## GIVEN EXERCISE:
Count the lines in the records below that contain the string "pixels", with case significant, and give only that number.
=======
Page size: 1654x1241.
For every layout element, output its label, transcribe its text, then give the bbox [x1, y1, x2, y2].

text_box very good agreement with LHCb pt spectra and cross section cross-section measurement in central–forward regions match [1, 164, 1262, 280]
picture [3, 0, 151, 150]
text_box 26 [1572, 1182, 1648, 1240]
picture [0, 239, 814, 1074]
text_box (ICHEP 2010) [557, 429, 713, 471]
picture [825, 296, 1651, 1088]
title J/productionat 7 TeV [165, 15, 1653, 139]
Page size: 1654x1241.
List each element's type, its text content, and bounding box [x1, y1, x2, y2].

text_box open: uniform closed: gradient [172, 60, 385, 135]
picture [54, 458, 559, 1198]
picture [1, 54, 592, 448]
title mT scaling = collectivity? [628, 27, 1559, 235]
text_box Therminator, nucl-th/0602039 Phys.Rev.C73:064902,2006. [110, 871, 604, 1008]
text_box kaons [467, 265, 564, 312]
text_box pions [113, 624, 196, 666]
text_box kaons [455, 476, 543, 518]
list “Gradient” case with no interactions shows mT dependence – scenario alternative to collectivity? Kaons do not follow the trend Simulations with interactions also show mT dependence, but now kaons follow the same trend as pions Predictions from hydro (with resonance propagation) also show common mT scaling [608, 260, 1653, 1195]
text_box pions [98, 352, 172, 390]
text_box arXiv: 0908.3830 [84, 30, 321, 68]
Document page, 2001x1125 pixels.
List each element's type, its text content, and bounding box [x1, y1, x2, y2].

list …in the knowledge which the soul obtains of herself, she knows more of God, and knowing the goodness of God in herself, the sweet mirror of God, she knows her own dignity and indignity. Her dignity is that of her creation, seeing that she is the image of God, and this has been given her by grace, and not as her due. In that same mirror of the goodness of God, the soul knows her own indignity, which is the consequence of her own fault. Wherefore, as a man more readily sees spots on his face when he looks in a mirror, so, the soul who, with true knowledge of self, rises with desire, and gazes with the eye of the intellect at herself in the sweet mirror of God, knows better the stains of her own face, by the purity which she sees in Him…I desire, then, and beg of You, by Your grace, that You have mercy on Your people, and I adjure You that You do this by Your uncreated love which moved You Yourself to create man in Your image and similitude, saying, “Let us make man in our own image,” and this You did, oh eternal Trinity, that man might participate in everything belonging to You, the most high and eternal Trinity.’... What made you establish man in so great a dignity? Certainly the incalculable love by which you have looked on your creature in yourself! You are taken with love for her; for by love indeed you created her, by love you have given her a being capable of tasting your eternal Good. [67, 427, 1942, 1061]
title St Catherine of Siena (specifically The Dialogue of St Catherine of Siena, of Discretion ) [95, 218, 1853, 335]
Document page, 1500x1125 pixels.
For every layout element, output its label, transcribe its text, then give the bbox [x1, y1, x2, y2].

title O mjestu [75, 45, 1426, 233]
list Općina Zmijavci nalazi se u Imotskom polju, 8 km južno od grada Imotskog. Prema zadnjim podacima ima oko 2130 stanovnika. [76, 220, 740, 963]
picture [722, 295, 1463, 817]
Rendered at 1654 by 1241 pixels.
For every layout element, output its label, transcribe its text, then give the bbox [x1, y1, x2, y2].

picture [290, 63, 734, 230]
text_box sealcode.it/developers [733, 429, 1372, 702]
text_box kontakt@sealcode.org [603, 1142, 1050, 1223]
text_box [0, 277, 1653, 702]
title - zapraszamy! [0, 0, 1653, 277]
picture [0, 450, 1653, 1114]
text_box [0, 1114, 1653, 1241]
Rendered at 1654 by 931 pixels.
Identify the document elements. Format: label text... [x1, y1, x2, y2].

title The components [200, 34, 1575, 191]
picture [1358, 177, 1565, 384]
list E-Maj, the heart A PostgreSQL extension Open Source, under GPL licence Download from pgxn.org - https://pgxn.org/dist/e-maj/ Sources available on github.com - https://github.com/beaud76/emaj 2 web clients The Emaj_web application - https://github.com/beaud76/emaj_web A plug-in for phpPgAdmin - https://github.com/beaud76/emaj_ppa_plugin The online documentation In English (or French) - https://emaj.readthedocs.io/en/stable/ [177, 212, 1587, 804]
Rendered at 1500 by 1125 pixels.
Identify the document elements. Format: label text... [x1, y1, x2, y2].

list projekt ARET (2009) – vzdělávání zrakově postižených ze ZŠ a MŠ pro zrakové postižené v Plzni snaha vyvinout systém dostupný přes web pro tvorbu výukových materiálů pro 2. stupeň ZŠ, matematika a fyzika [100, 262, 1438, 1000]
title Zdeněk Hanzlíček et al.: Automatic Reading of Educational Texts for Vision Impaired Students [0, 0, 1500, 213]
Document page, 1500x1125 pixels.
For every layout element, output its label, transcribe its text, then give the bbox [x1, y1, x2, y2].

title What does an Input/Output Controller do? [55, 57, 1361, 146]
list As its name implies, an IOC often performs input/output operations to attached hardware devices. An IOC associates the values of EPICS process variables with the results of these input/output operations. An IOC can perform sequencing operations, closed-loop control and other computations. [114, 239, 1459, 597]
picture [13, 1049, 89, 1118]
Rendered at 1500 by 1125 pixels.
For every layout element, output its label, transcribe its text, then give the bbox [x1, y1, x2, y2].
=======
## TASK RESULT:
7